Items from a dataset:
+===+
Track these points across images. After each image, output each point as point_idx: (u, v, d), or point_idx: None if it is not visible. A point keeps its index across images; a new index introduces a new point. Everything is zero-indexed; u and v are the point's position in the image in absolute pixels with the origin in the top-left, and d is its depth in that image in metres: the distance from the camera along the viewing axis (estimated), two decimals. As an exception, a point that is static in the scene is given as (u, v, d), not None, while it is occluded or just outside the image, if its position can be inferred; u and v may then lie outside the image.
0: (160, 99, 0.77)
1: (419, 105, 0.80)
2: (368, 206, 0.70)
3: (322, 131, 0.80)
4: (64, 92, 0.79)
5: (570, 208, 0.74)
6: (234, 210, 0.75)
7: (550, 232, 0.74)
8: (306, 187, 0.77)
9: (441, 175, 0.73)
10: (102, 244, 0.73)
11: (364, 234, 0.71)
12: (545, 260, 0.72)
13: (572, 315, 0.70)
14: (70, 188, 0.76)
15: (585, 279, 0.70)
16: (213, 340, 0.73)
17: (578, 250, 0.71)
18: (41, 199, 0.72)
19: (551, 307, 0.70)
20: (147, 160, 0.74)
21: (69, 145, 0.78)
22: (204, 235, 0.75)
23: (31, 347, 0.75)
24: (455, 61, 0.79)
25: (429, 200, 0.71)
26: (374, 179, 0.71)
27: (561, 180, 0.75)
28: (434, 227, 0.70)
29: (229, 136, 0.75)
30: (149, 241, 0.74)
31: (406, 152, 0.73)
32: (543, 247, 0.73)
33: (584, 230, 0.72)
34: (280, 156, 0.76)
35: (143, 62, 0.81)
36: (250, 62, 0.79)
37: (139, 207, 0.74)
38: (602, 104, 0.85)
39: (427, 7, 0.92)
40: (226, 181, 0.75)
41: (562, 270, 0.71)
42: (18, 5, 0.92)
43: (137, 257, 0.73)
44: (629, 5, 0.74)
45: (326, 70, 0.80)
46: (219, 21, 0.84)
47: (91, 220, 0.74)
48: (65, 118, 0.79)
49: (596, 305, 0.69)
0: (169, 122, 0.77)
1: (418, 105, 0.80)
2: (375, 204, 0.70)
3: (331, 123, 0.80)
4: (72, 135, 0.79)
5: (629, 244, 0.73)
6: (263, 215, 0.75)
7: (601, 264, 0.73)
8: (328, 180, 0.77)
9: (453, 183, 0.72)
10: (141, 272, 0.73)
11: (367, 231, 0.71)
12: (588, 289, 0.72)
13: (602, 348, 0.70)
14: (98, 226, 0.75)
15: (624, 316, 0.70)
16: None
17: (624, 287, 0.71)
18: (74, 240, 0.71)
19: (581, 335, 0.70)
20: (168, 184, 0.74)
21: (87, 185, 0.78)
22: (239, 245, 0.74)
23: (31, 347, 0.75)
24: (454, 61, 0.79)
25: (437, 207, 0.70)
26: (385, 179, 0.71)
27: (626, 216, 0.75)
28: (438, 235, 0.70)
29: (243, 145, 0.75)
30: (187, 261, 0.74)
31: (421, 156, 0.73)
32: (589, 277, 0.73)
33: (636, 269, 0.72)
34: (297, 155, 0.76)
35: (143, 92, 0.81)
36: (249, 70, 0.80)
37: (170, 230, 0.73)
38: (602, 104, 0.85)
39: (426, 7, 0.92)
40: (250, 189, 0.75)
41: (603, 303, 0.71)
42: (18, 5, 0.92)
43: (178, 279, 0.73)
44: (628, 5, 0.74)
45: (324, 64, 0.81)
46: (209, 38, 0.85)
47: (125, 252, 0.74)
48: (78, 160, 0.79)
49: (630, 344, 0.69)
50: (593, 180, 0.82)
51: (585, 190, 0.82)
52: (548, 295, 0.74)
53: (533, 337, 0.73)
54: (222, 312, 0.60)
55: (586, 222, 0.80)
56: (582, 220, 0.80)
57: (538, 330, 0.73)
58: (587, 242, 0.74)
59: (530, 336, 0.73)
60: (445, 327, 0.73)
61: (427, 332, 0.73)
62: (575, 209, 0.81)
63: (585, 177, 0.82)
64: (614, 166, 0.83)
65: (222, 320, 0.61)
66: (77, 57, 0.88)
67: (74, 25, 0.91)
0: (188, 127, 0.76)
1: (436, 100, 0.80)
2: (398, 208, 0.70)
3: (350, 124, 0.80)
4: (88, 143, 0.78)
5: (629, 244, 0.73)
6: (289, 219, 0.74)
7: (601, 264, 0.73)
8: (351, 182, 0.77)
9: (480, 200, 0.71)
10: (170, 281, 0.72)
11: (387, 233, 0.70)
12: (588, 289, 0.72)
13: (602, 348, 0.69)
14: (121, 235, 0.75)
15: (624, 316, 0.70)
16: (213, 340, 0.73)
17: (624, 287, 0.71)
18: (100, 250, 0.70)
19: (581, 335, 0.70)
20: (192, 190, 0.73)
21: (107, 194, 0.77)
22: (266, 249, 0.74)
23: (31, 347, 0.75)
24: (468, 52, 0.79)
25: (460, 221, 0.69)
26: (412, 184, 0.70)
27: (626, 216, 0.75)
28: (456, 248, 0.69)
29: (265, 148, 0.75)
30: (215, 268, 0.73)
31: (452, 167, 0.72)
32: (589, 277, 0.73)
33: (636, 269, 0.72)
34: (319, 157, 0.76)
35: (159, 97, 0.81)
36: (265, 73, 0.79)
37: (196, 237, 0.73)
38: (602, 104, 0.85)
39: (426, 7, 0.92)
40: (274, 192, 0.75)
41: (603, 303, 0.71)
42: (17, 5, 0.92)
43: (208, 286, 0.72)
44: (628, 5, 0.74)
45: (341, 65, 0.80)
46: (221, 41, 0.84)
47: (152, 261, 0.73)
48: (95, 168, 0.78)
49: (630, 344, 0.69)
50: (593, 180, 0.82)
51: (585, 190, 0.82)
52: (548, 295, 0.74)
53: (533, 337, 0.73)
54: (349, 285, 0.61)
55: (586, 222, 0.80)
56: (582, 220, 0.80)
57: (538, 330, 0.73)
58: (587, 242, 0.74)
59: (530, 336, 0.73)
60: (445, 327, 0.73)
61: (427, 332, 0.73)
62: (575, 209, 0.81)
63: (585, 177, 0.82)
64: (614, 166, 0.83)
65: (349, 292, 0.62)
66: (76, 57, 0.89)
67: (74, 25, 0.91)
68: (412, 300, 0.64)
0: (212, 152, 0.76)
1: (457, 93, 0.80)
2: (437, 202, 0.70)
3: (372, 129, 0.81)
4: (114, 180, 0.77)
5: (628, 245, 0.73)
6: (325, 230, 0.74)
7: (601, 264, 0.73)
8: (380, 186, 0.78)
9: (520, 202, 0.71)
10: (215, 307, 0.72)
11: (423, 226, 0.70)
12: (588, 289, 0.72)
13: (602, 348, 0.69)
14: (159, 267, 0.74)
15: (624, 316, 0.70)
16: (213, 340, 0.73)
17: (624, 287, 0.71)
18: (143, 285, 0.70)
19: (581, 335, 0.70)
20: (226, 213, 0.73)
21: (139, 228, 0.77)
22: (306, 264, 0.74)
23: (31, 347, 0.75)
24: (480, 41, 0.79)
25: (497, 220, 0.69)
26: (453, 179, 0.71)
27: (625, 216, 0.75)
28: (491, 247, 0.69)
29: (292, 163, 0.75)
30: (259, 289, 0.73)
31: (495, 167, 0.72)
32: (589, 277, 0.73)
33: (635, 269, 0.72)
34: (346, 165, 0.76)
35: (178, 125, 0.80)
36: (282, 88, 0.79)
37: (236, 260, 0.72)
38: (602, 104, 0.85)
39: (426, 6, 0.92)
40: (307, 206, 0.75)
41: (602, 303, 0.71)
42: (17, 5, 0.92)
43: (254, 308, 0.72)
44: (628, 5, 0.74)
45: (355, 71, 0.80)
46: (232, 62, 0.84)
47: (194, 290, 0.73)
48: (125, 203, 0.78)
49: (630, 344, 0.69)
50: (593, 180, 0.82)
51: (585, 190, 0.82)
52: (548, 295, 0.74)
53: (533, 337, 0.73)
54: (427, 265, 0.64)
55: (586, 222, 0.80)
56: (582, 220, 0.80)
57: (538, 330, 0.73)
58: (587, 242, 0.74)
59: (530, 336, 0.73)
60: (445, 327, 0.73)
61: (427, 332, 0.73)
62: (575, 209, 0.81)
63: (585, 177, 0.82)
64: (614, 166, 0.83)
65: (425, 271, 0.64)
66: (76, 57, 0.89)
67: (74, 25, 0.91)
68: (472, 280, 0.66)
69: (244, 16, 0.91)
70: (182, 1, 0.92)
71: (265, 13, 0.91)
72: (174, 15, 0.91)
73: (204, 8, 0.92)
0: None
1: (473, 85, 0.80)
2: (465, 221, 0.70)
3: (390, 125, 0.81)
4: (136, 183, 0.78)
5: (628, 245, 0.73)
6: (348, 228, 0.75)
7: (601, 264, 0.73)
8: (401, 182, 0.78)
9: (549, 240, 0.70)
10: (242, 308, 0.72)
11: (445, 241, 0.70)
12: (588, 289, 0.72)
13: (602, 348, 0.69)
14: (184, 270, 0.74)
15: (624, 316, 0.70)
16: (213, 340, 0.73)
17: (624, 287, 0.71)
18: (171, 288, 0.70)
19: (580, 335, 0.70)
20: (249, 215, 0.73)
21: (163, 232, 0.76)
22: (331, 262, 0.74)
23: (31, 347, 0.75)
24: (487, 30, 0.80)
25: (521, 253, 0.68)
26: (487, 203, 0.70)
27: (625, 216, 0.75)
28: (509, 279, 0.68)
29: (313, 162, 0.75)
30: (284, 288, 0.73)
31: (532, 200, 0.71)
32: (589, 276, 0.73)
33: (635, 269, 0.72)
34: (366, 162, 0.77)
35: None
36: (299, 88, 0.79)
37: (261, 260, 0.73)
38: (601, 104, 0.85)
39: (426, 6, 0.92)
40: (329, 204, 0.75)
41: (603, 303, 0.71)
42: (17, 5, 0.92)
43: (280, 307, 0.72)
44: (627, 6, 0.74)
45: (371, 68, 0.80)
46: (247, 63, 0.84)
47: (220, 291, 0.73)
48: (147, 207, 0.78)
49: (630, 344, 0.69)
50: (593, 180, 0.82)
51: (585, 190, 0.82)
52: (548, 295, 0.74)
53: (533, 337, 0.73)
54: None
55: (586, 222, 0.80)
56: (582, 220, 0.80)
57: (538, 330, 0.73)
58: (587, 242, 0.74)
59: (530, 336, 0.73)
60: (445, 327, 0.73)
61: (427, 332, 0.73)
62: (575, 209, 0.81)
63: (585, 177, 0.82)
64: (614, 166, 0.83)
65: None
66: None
+===+
**EXERCISE DESCRIPTION**
Exact copies of the line with "72: (174, 15, 0.91)" and of every later line in the entries make up the whole answer.

**REPLY TO THE TASK**
72: (174, 15, 0.91)
73: (204, 8, 0.92)
0: None
1: (473, 85, 0.80)
2: (465, 221, 0.70)
3: (390, 125, 0.81)
4: (136, 183, 0.78)
5: (628, 245, 0.73)
6: (348, 228, 0.75)
7: (601, 264, 0.73)
8: (401, 182, 0.78)
9: (549, 240, 0.70)
10: (242, 308, 0.72)
11: (445, 241, 0.70)
12: (588, 289, 0.72)
13: (602, 348, 0.69)
14: (184, 270, 0.74)
15: (624, 316, 0.70)
16: (213, 340, 0.73)
17: (624, 287, 0.71)
18: (171, 288, 0.70)
19: (580, 335, 0.70)
20: (249, 215, 0.73)
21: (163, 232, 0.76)
22: (331, 262, 0.74)
23: (31, 347, 0.75)
24: (487, 30, 0.80)
25: (521, 253, 0.68)
26: (487, 203, 0.70)
27: (625, 216, 0.75)
28: (509, 279, 0.68)
29: (313, 162, 0.75)
30: (284, 288, 0.73)
31: (532, 200, 0.71)
32: (589, 276, 0.73)
33: (635, 269, 0.72)
34: (366, 162, 0.77)
35: None
36: (299, 88, 0.79)
37: (261, 260, 0.73)
38: (601, 104, 0.85)
39: (426, 6, 0.92)
40: (329, 204, 0.75)
41: (603, 303, 0.71)
42: (17, 5, 0.92)
43: (280, 307, 0.72)
44: (627, 6, 0.74)
45: (371, 68, 0.80)
46: (247, 63, 0.84)
47: (220, 291, 0.73)
48: (147, 207, 0.78)
49: (630, 344, 0.69)
50: (593, 180, 0.82)
51: (585, 190, 0.82)
52: (548, 295, 0.74)
53: (533, 337, 0.73)
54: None
55: (586, 222, 0.80)
56: (582, 220, 0.80)
57: (538, 330, 0.73)
58: (587, 242, 0.74)
59: (530, 336, 0.73)
60: (445, 327, 0.73)
61: (427, 332, 0.73)
62: (575, 209, 0.81)
63: (585, 177, 0.82)
64: (614, 166, 0.83)
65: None
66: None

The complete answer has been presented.